Приор пристально смотрел на шляхтича, но тот ни на волос не изменил своего обычного отношения ко всему окружающему; а что он равнодушно отнесся к случаю с Ганной, не показалось ксендзу странным.
– Пан Николай, – подумав, сказал приор, – все мы знаем, что вы и Ляссота были заклятыми врагами…
– Были? Мы враги поныне! – возразил он. – Но что из этого следует?
– Понимаете ли вы, что все свяжут ваше имя с исчезновением Ганны?
– Чувствую, что так быть должно.
– Совесть-то у вас спокойна? Можете поклясться, что это не ваших рук дело?
– Чтобы заподозрить человека в преступлении, нужно иметь больше оснований, чем обоюдная вражда… необходимы доказательства, а доказательств быть не может.
– А как вы это знаете? – ухватился приор за его последние слова.
– А так, что у меня не то сегодня в голове, – холодно ответил Кшиштопорский, – не утаю, я рад, что с Ляссотою стряслась беда; но в этом деле нет моей вины. Впрочем, что ж я стал бы делать с Ганной? Может быть, вы даже знаете, что она внучка моей жены?
– Пан Николай, нет Божия благословения на ненависть.
– Но Бог не велит прощать вину, если виновный не раскаян.
– О, да, велит.
Кшиштопорский немного отвернулся и замолчал, пожав плечами.
– А ну их! – сказал он спустя минуту, – пусть себе подозревают… я не виноват.
– Пост ваш на стене, как раз напротив помещения Ляссоты; вы не могли не видеть, как она вышла… нет ли у вас каких-нибудь примет, подозрений на кого-нибудь?

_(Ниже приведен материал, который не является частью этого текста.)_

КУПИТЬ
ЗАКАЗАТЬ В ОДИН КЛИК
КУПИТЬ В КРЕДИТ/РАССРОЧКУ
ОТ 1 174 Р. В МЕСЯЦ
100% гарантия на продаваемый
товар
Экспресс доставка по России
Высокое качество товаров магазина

– Я смотрю на шведский лагерь, а не в чужие окна.
С этими словами он направился к стене, а приор отошел, вздыхая. Мимо пробежала, как молния, вне себя, с распущенными волосами и в развязанном платке старуха-нищенка взывая во весь голос:
– Правосудия, правосудия! Злодейство… Бок о бок с Божьей Матерью такое преступление!
Миновав приора, она побежала под окно Ляссоты, заглянула в него, окинула взглядом холодные камни влажной мостовой, осмотрела дверь, и так же стремительно кинулась на двор. Повернулась, снова осмотрелась, увидела на стене Кшиштопорского и заломила руки.
– Он! – крикнула во весь голос. – Он! И ткнула в него исхудалым пальцем.
Кшиштопорский, услышав этот возглас, невольно вздрогнул, оглянулся и закусил губы. Старуха бросилась вслед за настоятелем; но, одумавшись, вернулась с полпути, опустила на глаза платок и, придя в себя, все медленней и медленней пошла и села под окном братьев Ляссот. Здесь она вынула свой заповедный кусочек хлеба, стала целовать его и плакать, как бы советуясь сама с собою, и шептать:
– Нет, нет, не может быть, он не убил ее; она найдется, он ее здесь же где-нибудь упрятал. Ой, чувствую, что это его дело! Бедное дитя, и за что ты расплачиваешься! За чьи-то старые грехи, за давнишние дела и месть! Но Матерь Божья смилуется… этого быть не может… я отыщу ее. Бедное дитя! – повторила она, – погибнуть так безвинно! Но, может быть, старик еще бедней… ему лучше было бы умереть, чем осиротеть вконец!
Она долго плакала, так долго, что в сердце стала откуда-то вливаться бодрость. Заметив, что люди дивятся ее отчаянию и плачу, она, точно чудом, вернулась к обычному веселому настроению духа; стала приплясывать, смеяться; обманула всех… завертелась и исчезла.